Insulin resistance is a key factor in the diagnosis of MS [6]. There is accumulating evidence to support that OSA is associated with insulin resistance, independent of confounding factors [9, 3134]. Some studies [8, 32] focused on nonobese subject with OSA, and they identified an association between sleep-disordered breathing/OSA and insulin resistance. Epidemiologic data suggested that subjects with mild or moderate to severe OSA have increased risks for fasting glucose intolence after adjustment for confounding factors [33]. The Wisconsin Cohort Study [34] found that 15% of individuals with and AHI of 15 or greater had twofold relative risk to be prone to diabetes after adjustment for age, sex, and BMI. Punjabi and colleagues [12] showed that a worsening of insulin resistance with increasing AHI, again independent of obesity. However, Sharma et al. [10] showed that it was adiposity playing an important role in the development of insulin resistance in the OSA population. Interventional data on OSA and insulin resistance showed conflicting results. One study [35] showed that CPAP treatment could make a reduction of insulin resistance in nonobese OSA patients. In our study, insulin level was significantly higher in subjects with OSA, and AHI was independently correlated with HOMA-IR. It may induce that nocturnal hypoxic episodes can deteriorate insulin resistance. The following animal studies supported this theory: Polotsky and co-workers [36] studied obese mice, and they delineated that leptin-deficient obese mice exposed to intermittent hypoxia for 12 weeks developed to an increase in fasting insulin concentration, impairing glucose tolerance and deterioration of insulin resistance. Another investigation found that after exposing lean mice to intermittent hypoxia, the whole-body insulin sensitivity decreased independent of autonomic nervous system [18]. The potential additive and interactive effects of intermittent hypoxia and sleep fragmentation on glucose metabolism still remain to be fully elucidated. Further well-designed longitudinal and interventional studies are clearly needed to clarify the direction of causal relationship between OSA and insulin resistance.

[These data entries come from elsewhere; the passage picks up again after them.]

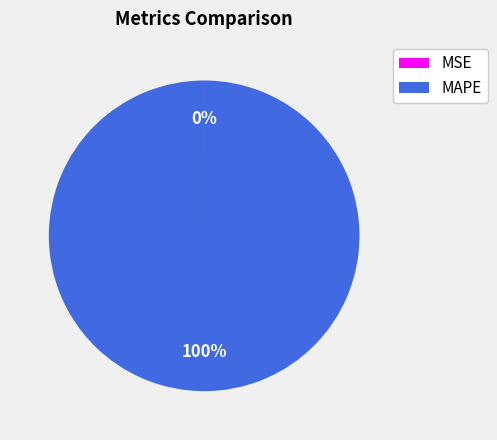

Which slice is the largest?

MAPE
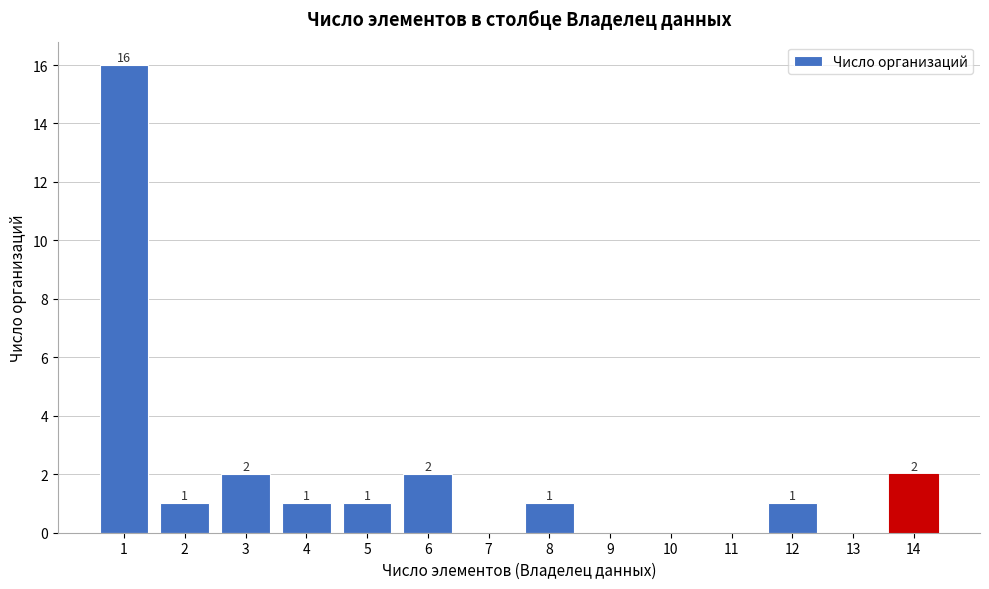

Reading left to right, transcribe all the data shown in this chart.

1=16	2=1	3=2	4=1	5=1	6=2	7=0	8=1	9=0	10=0	11=0	12=1	13=0	14=2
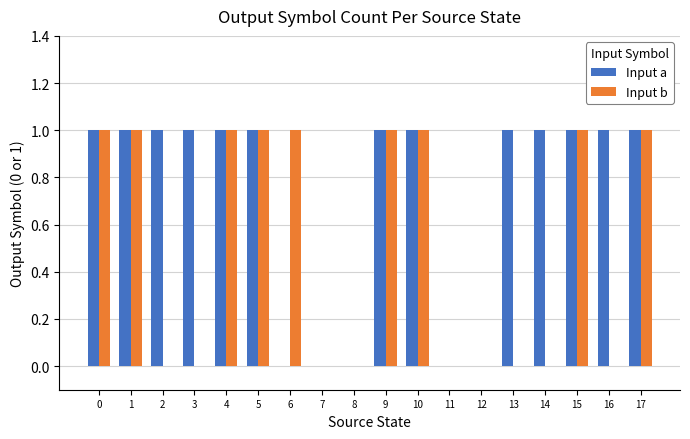

How many Input b values are between 0 and 1?

18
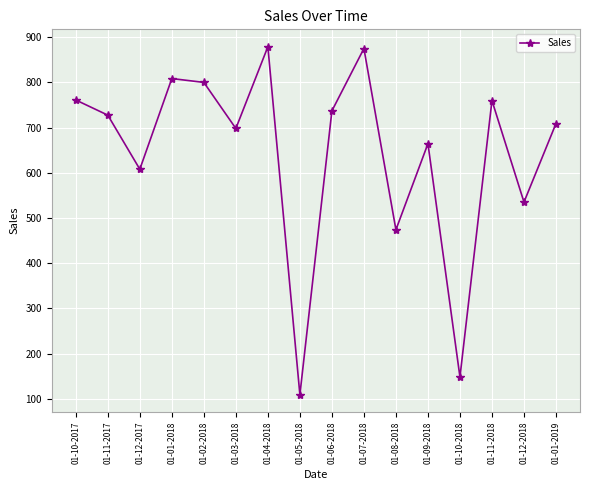

What is the ratio of the value at 01-02-2018 to the value at 01-03-2018?

1.1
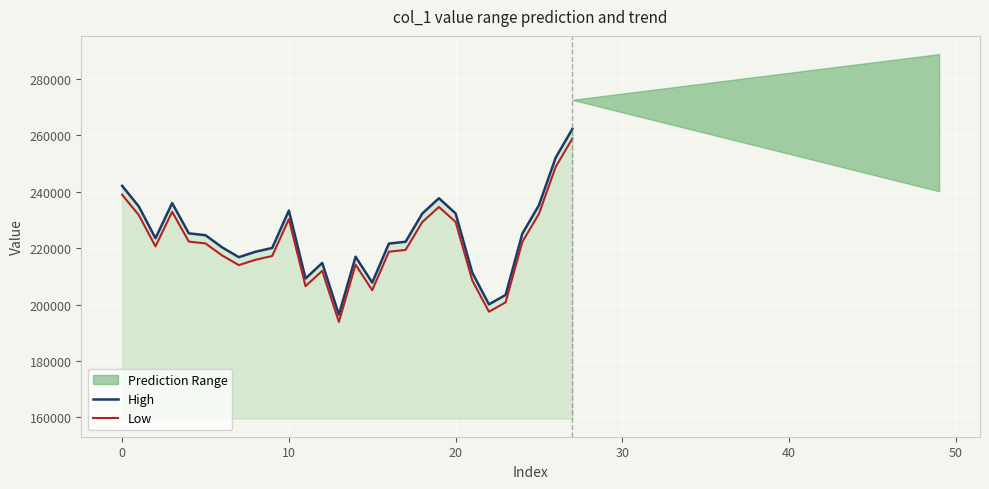

What is the difference between the second highest and second lowest values in the Low series?

51350.0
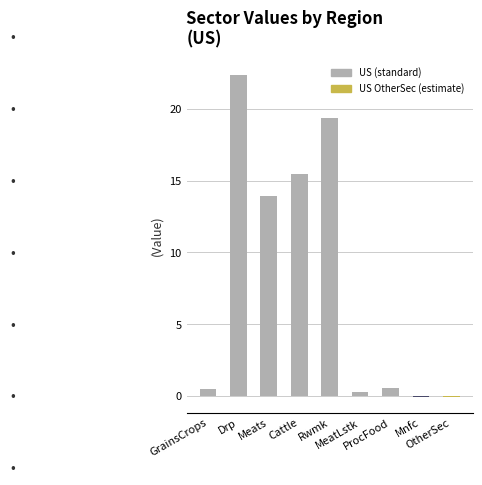

How many data points does each series have?

9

There were several limitations in the present study. First, since our study was a cross-sectional study, the causal relationship could not be drawn directly between OSA and parameters of metabolic abnormality. Second, our strict selection criteria allowed us to recruit only a small number of patients, and could not separately analyze by sex since female subjects were few in two groups (7 vs. 22).

In conclusion, our study demonstrated that the prevalence of hypertension, dyslipidemia, and insulin resistance, as components of MS, were higher among nonobese adults with OSA. OSA is an independent risk factor to predispose some components of metabolic syndrome independently of obesity. Prompt recognition and effective treatment of MS in patient with OSA may reduce latent cardiovascular morbidity and mortality.